"She intrigues you, then—Maxine?"
"Marvellously—as the Sphinx intrigues me! To begin with, why the name? You Max! She Maxine!"
For an instant Max scanned the dark plantation with knitted brows; then he looked over his shoulder with a peculiar smile.
"We are twins, mon cher!" he said, taking secret joy in the elaboration of his lie. "My mother was a Frenchwoman, by name Maxine, and when she died at our birth, my father in his grief bestowed the name upon us both—the boy and the girl—Max and Maxine!" Very carefully he lighted his cigarette. His whole nature was quivering to the dangers of this masked confession—this dancing upon the edge of the precipice. "My father was a man of ideas!" He carefully threw the match down into the rue Müller.
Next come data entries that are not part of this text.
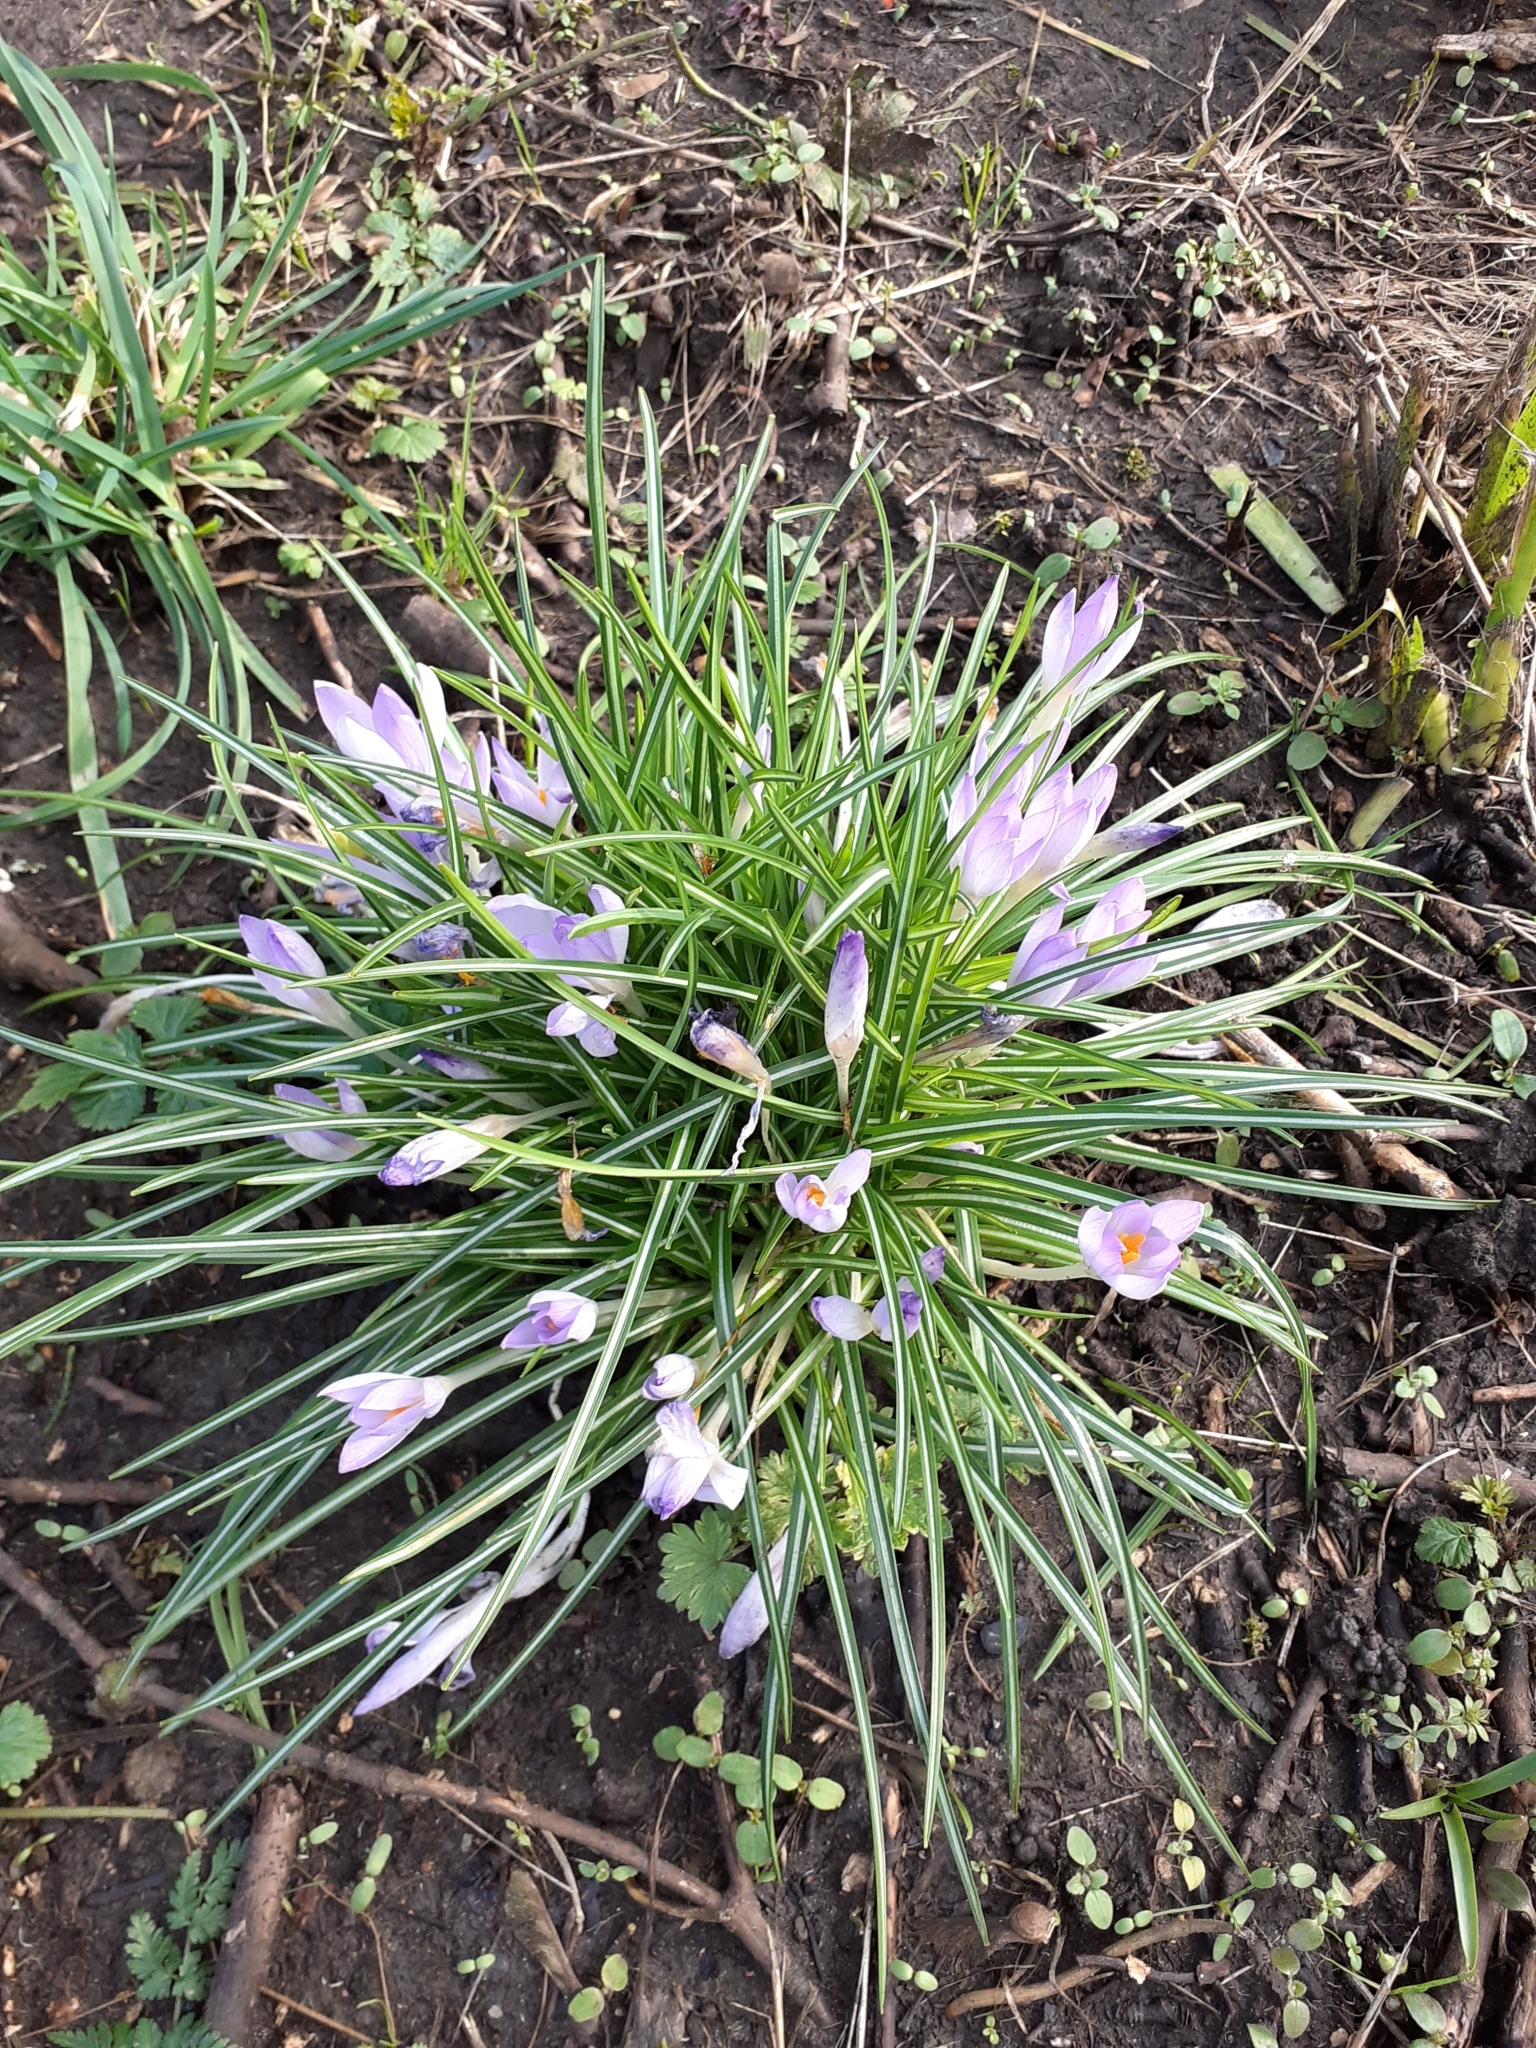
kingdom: Plantae
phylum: Tracheophyta
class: Liliopsida
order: Asparagales
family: Iridaceae
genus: Crocus
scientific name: Crocus tommasinianus
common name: Early crocus
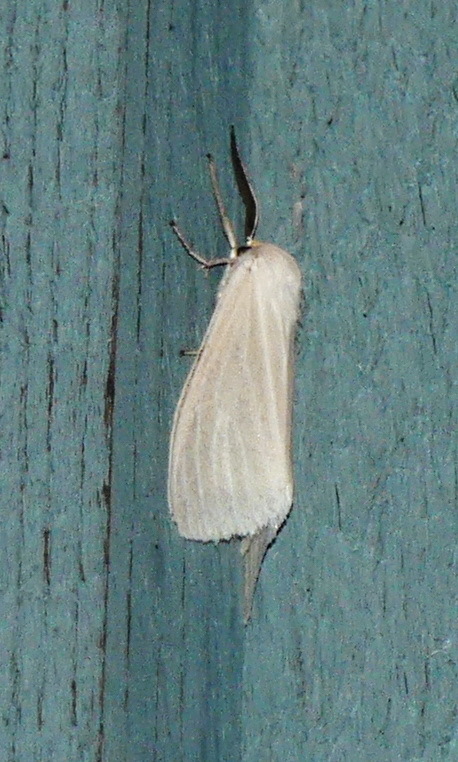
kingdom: Animalia
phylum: Arthropoda
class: Insecta
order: Lepidoptera
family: Erebidae
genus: Cycnia
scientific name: Cycnia oregonensis
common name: Oregon cycnia moth
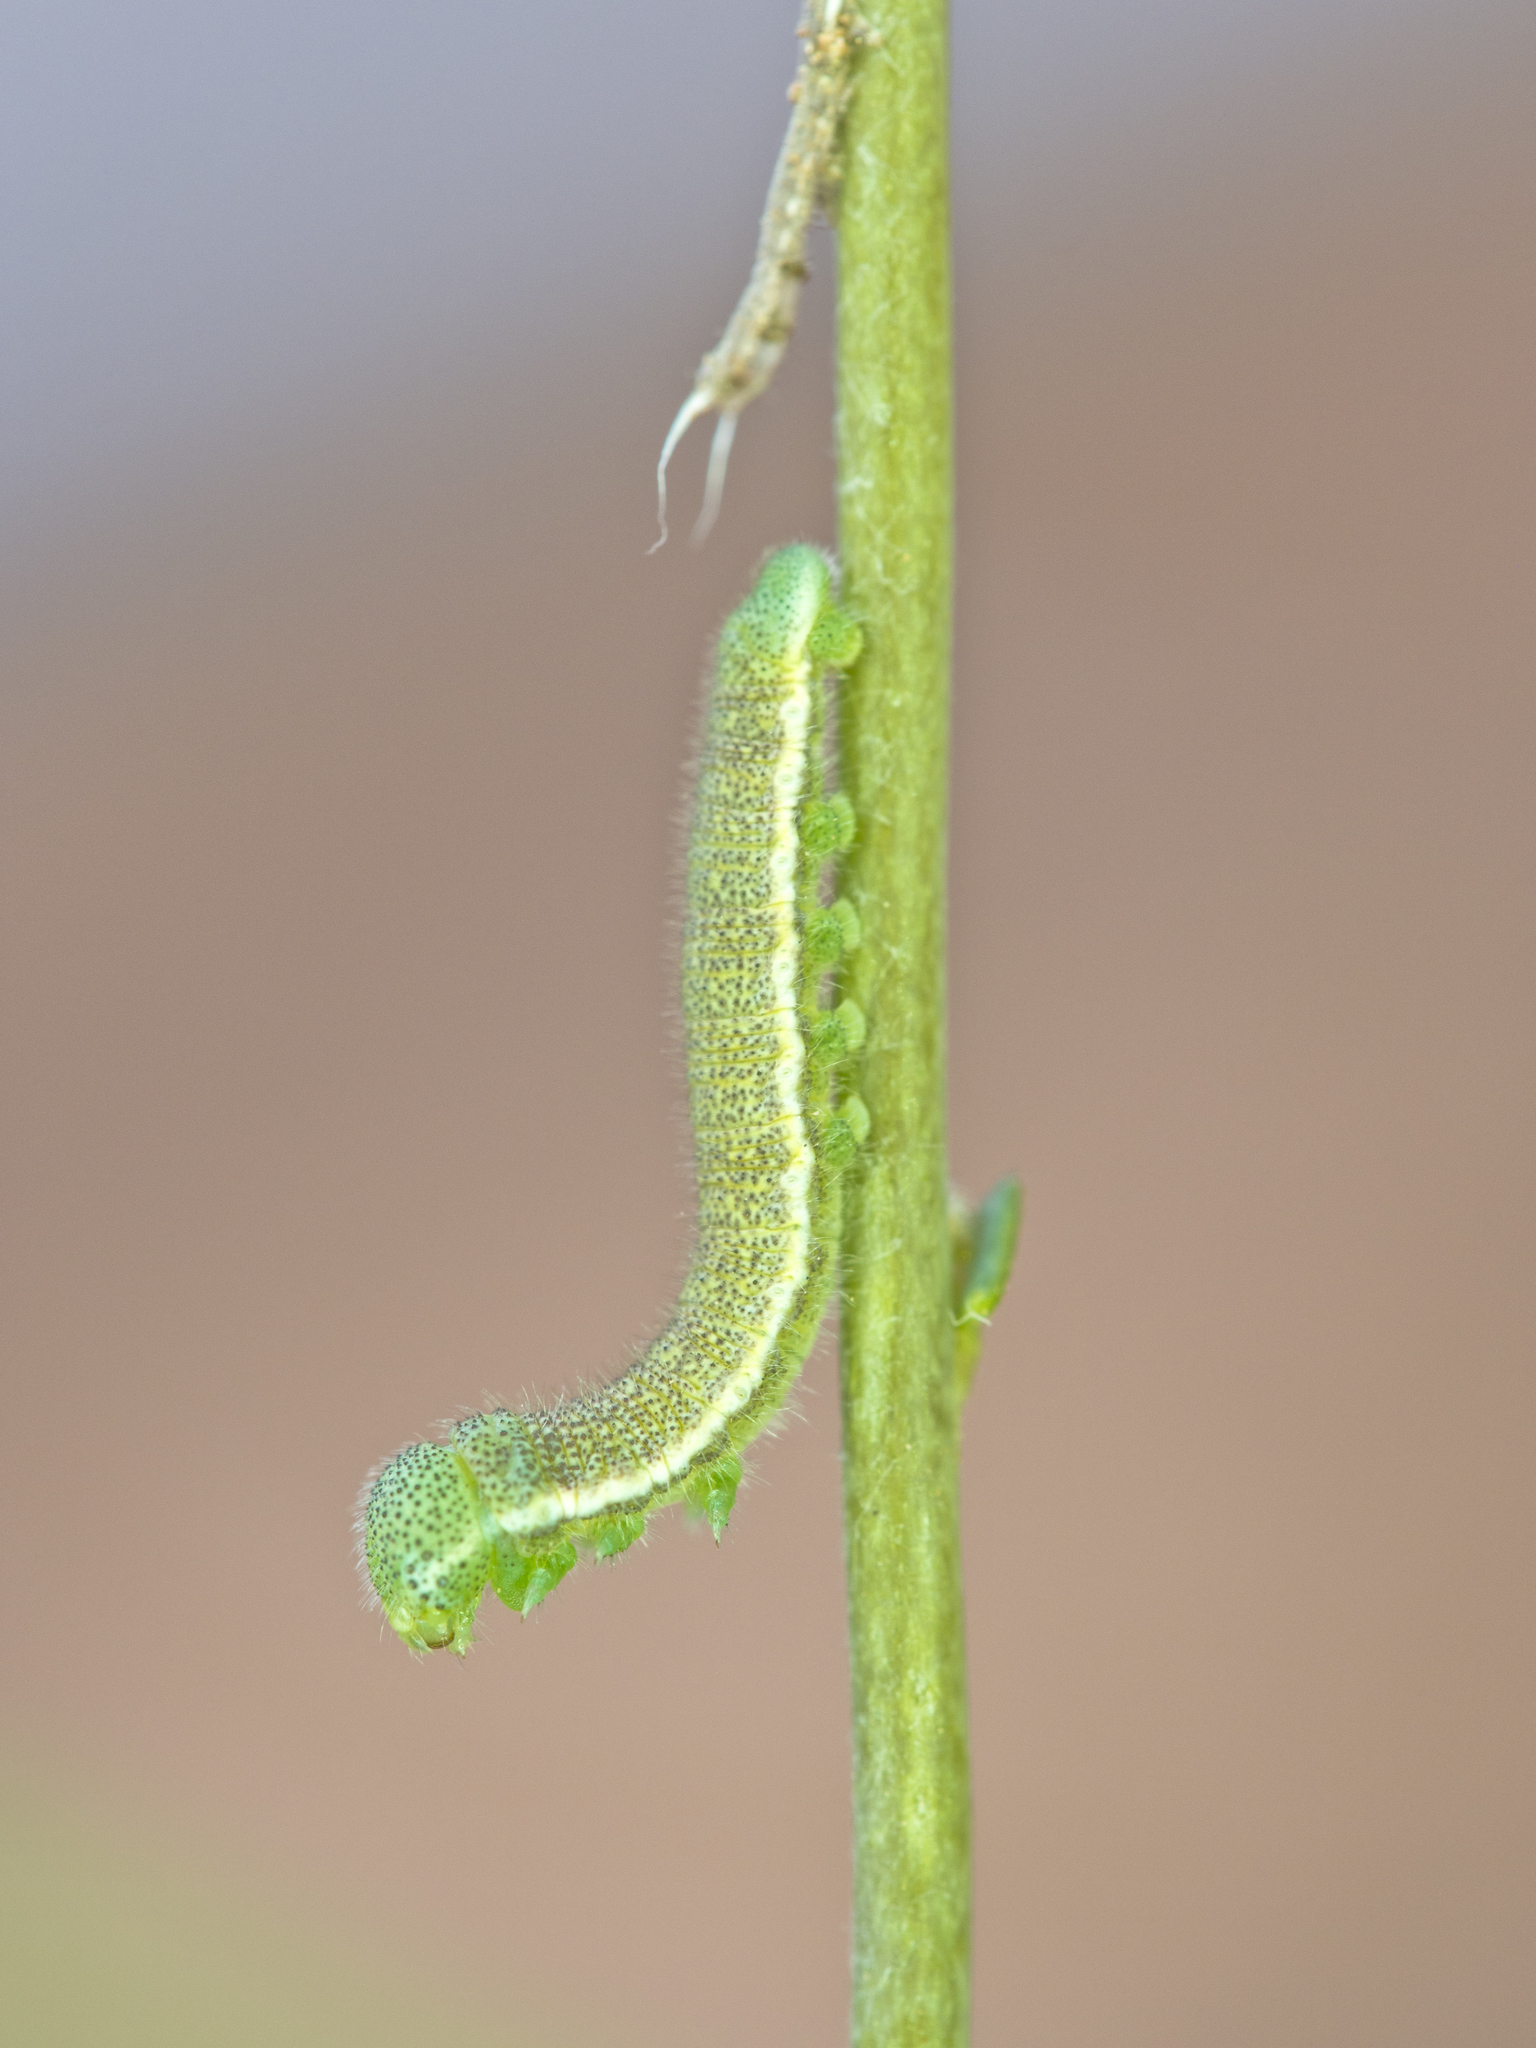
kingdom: Animalia
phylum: Arthropoda
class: Insecta
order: Lepidoptera
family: Pieridae
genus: Anthocharis
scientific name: Anthocharis thoosa
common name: Southwestern orangetip
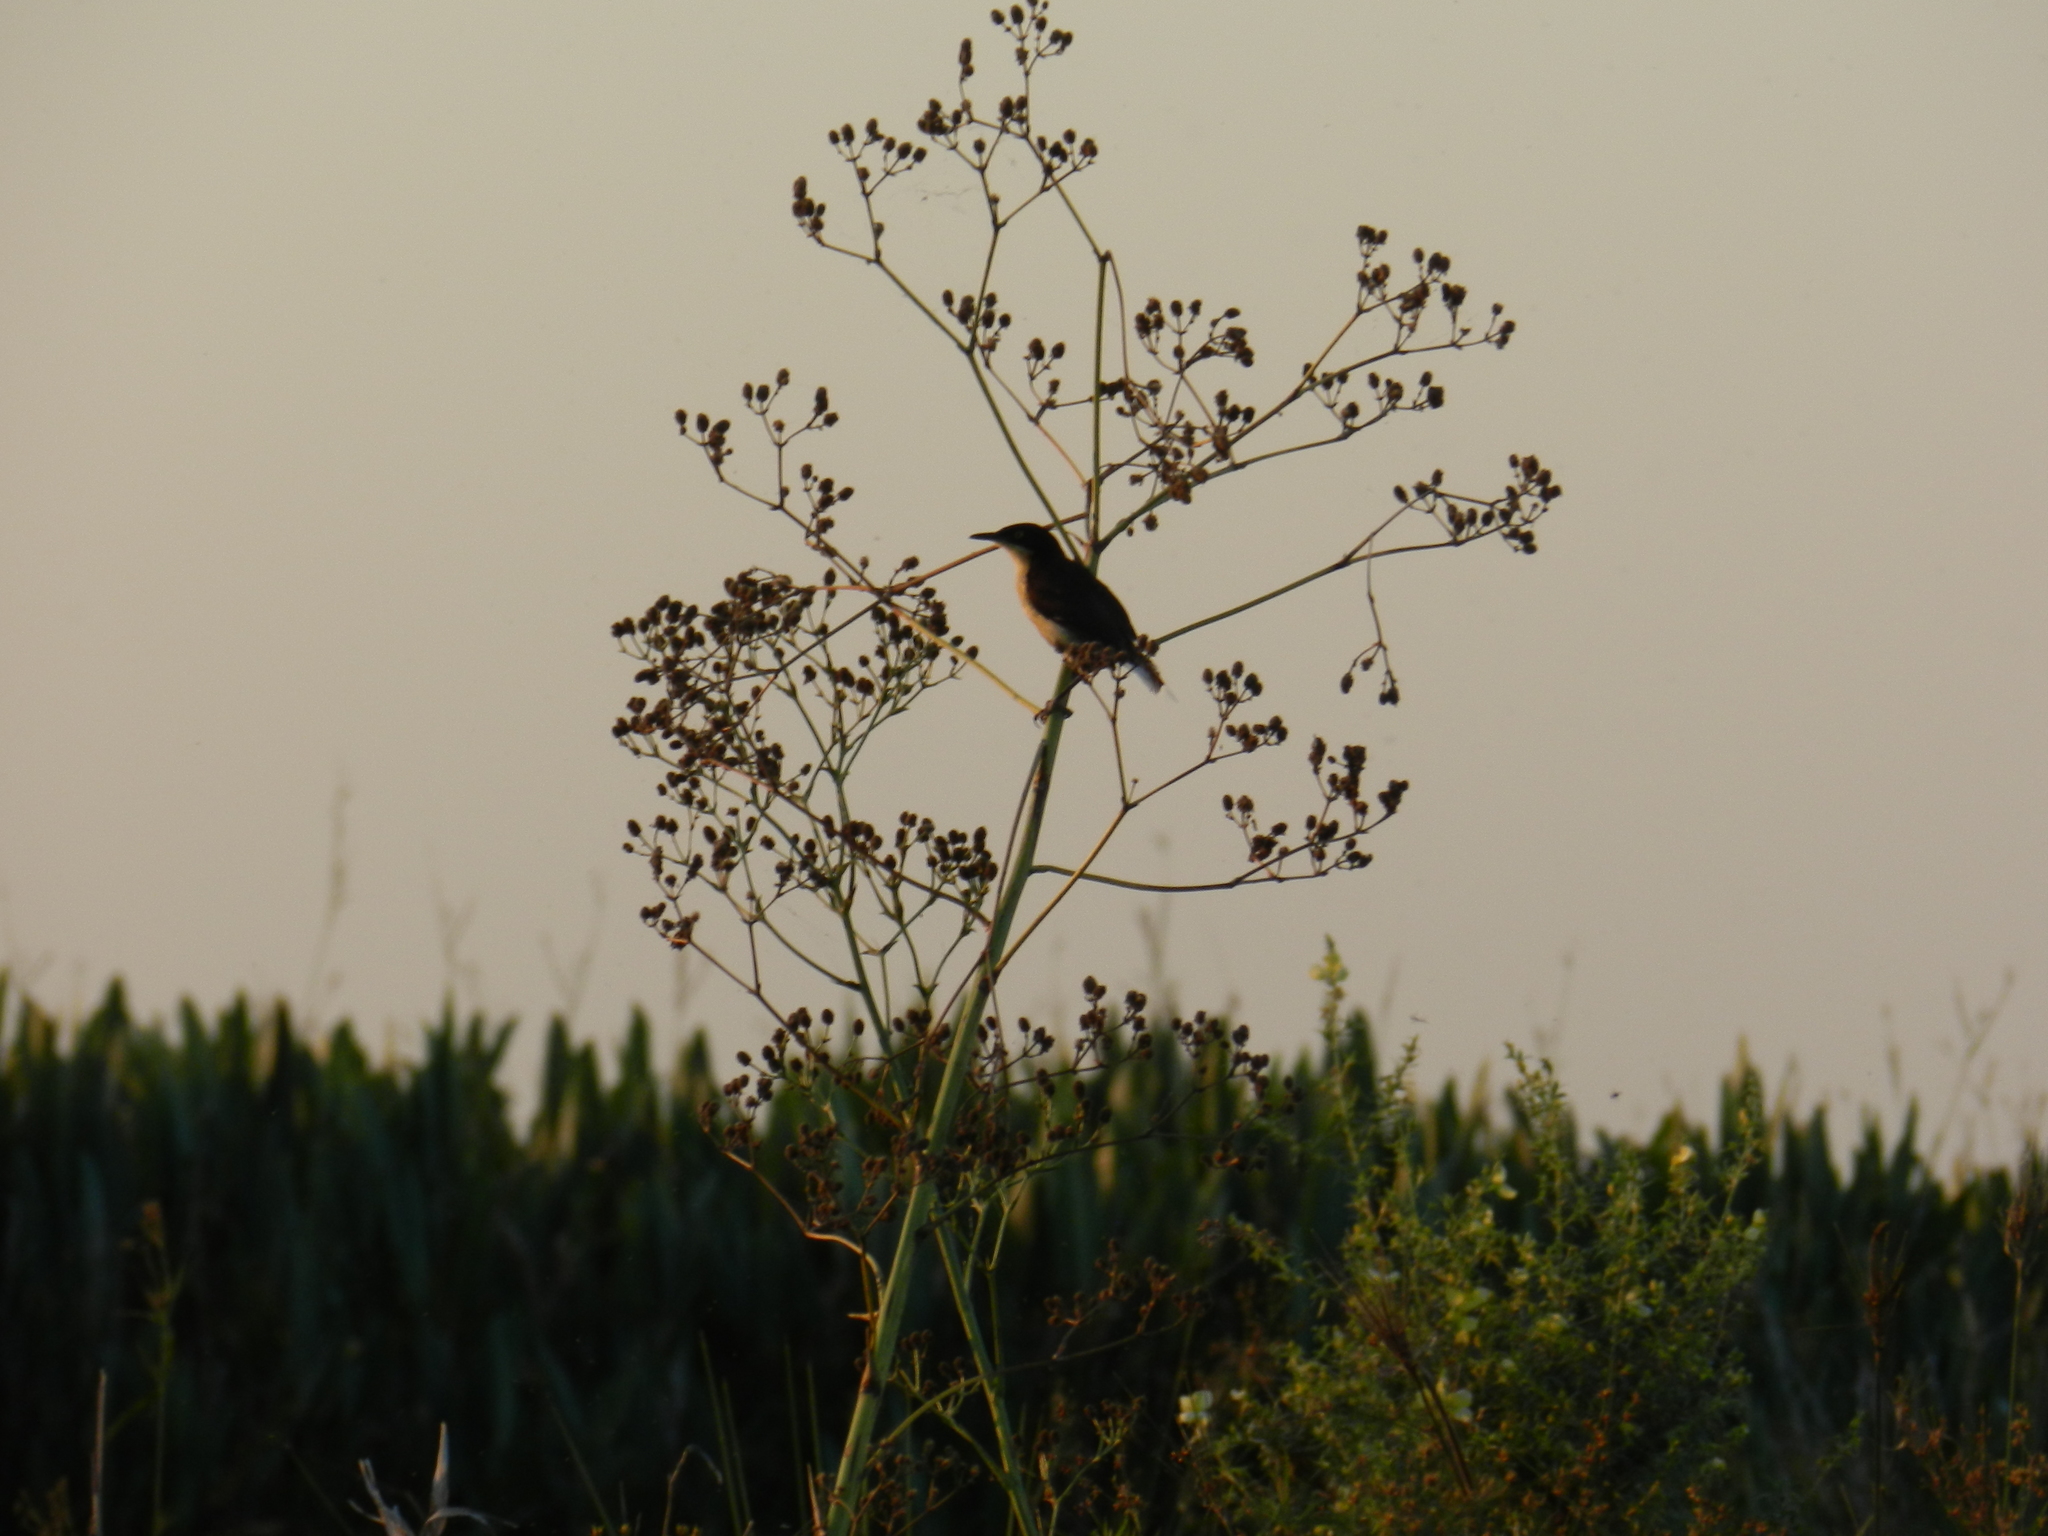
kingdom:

"Your father, I take it, was a personage of importance?" Blake was momentarily sarcastic.
"A personage, yes," the boy admitted, "but that is not the point. The point is that he was a man of ideas, who understood the body and the soul. A man who trained a child in every outdoor sport until it was one with nature, and then taught it to entrap nature and bend her to the uses of art. He was very great—my father!"
"He is dead?"
"Yes; he is dead. He died the year before Maxine married."
"Ah, she married?" Absurd as it might seem, there was a fleeting shadow of disappointment discernible in Blake's voice.
"Yes, she married. After my father's death she went to my aunt in Petersburg, and there she forgot both nature and art—and me."